**What is needed:** Please copy out the items below with "assistive technology" swapped for "a screen reader" and nothing else changed, omitting the pictures.

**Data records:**

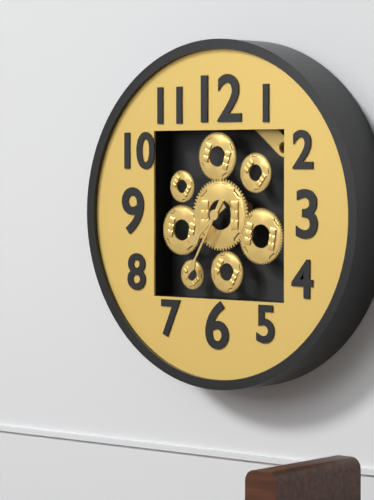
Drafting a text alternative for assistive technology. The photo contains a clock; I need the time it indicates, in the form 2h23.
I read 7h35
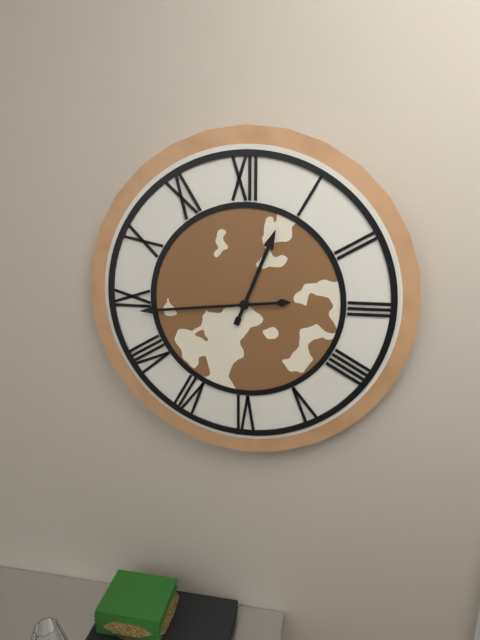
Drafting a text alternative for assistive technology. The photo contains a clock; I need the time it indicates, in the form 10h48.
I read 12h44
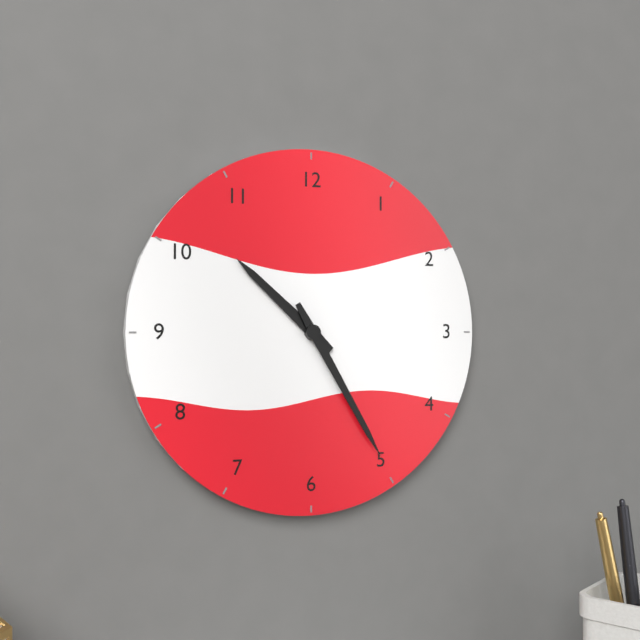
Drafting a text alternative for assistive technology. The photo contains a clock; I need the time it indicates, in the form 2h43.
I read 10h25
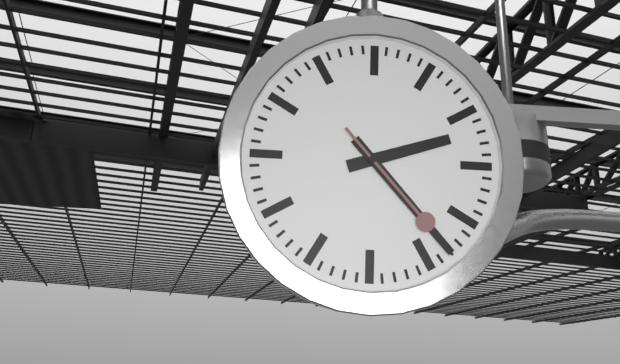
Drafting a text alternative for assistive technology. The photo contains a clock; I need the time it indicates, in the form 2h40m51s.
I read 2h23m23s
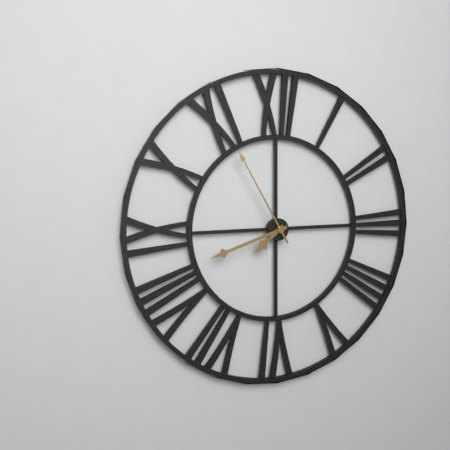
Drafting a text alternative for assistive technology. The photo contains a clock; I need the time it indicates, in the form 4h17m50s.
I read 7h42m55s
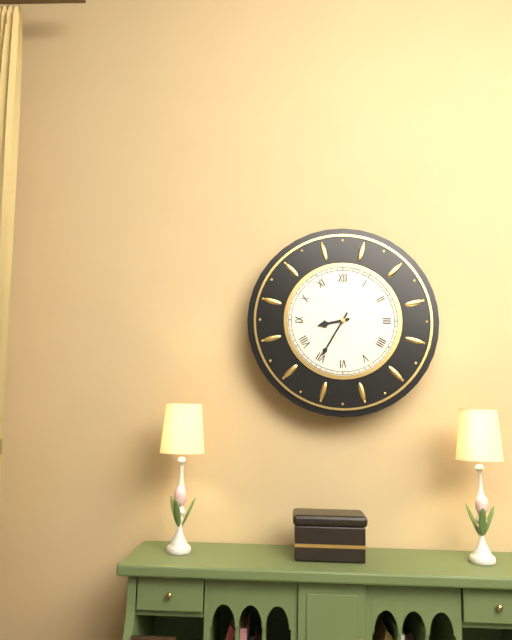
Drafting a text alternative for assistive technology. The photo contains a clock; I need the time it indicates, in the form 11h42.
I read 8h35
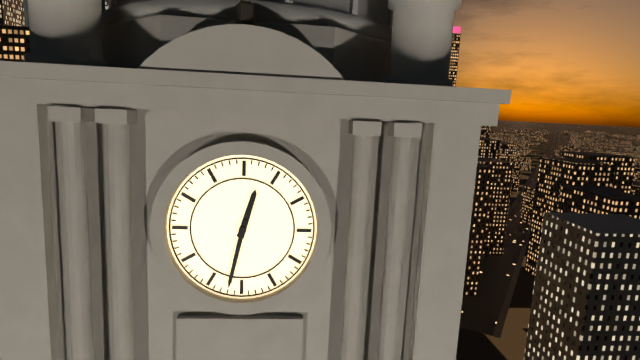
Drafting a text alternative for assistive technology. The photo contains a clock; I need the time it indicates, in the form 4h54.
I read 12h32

**In response:**
Drafting a text alternative for a screen reader. The photo contains a clock; I need the time it indicates, in the form 2h23.
I read 7h35
Drafting a text alternative for a screen reader. The photo contains a clock; I need the time it indicates, in the form 10h48.
I read 12h44
Drafting a text alternative for a screen reader. The photo contains a clock; I need the time it indicates, in the form 2h43.
I read 10h25
Drafting a text alternative for a screen reader. The photo contains a clock; I need the time it indicates, in the form 2h40m51s.
I read 2h23m23s
Drafting a text alternative for a screen reader. The photo contains a clock; I need the time it indicates, in the form 4h17m50s.
I read 7h42m55s
Drafting a text alternative for a screen reader. The photo contains a clock; I need the time it indicates, in the form 11h42.
I read 8h35
Drafting a text alternative for a screen reader. The photo contains a clock; I need the time it indicates, in the form 4h54.
I read 12h32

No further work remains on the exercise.